I ineffectively (except for procuring a 501(c)(3) status for the group) helped him to get Osel Dorje Nyingpo off the ground, even keeping a center for him in a rented storefront in the Haight for a while. He began moving in places distant from San Francisco, and we drifted apart. He died on January 30th of this year, in India. A close friend (and fellow student) and I kept telling each other that we’d drive up together to see Khenpo soon.
Now it’s too late.
In this context, I find Abhayagiri. The monks are mostly American and Brittish. The lineage comes from Ajahn Chah, the Thai meditation master of the Forrest Tradition of Theravada. For the past few years, I’ve been spending more and more time reading the Sutas in the Pali Canon, the teachings of the historical Buddha Gotama, as preserved and presented by the Theravada school. I’m no scholar, but I’ve read and practiced quite a bit in the Vajrayana (Tibetan) tradition, without sectarian views. I’ve learned a great deal from Zen teachers as well as my Nyingma masters and masters from the Gelugpa, Kagyupa, and Shakyapa schools of Tibet. I’ve even been fortunate enough to rub shoulders with Tien Tai. What I’ve witnessed is the continuity of the Buddhist tradition from the Pali Canon through the “Mahayana” and into the Vajrayana. I am in complete awe of the vast diversity of this tradition that meanwhile retains the core of what is important.

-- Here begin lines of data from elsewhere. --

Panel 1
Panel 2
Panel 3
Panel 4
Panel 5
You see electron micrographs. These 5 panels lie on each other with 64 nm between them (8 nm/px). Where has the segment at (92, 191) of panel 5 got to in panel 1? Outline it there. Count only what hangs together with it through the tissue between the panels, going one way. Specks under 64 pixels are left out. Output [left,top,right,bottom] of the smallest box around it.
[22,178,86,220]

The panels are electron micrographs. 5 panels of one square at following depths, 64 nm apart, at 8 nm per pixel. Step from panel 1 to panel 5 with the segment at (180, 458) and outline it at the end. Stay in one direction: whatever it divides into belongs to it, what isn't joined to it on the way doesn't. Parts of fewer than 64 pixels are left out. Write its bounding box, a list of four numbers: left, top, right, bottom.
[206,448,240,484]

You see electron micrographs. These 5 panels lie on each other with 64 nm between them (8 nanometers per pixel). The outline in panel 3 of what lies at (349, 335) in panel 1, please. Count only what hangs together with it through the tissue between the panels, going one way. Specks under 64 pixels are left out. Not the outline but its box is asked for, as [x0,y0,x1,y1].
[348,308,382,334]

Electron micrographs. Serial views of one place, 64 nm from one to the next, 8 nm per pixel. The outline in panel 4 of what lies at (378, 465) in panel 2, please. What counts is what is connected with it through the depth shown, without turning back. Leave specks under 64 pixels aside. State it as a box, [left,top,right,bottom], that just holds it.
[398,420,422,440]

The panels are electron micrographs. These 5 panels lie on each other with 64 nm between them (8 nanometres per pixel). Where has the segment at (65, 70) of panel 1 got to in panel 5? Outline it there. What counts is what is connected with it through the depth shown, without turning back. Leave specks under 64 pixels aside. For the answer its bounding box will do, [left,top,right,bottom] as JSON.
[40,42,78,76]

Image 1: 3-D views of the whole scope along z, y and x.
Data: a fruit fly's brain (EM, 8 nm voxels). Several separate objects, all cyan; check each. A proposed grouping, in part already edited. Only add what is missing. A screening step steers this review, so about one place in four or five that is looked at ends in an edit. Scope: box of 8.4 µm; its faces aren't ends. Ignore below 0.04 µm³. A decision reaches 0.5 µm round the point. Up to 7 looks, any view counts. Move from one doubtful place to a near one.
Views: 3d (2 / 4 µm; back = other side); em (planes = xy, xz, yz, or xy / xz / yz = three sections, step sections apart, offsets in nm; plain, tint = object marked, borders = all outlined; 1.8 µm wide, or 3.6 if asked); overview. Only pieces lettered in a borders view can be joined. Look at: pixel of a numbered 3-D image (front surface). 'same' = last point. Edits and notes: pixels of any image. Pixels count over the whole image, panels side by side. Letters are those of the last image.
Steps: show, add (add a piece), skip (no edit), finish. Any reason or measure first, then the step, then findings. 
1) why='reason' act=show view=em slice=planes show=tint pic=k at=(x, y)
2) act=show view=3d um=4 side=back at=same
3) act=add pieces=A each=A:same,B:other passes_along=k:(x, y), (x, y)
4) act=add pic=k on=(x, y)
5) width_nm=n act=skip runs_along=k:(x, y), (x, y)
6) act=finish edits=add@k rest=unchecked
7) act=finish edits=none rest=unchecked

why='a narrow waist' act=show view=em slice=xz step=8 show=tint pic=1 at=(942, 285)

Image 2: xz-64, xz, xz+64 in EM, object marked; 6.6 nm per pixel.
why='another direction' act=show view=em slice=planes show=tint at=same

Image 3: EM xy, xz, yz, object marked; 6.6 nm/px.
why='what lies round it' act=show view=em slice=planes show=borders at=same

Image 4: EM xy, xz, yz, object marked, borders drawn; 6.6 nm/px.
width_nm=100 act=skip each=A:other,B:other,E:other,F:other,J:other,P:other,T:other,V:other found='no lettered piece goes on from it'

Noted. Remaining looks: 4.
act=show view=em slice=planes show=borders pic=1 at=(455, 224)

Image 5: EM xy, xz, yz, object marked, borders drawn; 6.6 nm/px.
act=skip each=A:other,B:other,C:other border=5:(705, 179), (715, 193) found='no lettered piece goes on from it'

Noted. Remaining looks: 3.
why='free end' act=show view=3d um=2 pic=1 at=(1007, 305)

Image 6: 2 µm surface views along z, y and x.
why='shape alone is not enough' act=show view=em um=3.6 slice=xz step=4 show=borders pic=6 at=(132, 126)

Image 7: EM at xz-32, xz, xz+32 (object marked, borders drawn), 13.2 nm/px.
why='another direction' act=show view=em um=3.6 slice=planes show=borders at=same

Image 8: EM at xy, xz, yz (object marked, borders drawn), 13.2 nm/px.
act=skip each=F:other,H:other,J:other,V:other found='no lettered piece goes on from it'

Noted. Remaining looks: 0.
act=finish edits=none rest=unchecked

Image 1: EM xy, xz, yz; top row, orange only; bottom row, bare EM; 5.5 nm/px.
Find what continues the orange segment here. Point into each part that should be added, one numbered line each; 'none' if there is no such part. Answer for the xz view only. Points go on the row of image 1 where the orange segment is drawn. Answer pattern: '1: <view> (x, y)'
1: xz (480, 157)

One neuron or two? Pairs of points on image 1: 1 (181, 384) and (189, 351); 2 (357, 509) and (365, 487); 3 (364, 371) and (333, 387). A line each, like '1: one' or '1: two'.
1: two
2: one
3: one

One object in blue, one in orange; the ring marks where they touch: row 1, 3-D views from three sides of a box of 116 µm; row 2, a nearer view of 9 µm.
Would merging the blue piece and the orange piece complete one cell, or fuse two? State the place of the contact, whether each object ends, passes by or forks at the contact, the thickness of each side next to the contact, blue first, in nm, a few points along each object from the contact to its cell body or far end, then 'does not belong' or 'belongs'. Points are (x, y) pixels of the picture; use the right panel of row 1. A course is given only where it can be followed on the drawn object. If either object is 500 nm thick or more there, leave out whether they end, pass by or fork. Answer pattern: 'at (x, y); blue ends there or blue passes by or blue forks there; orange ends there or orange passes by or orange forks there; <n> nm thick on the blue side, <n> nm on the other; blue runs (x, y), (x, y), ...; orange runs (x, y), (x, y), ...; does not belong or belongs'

It was the Mahayana Chinese Buddhist Venerable Master Hua who willed the large parcels of land for Abhayagiri.
I’ve begun studying Pali (on my own, with a grammar: Introduction to Pali, by A.K. Warder. This is the source and the root of the entire Buddhist tradition. I think it’s a good language for me to encounter. I began with the intention to write about Pali, which is an extremely interesting language in it’s own right. Forgive the digression.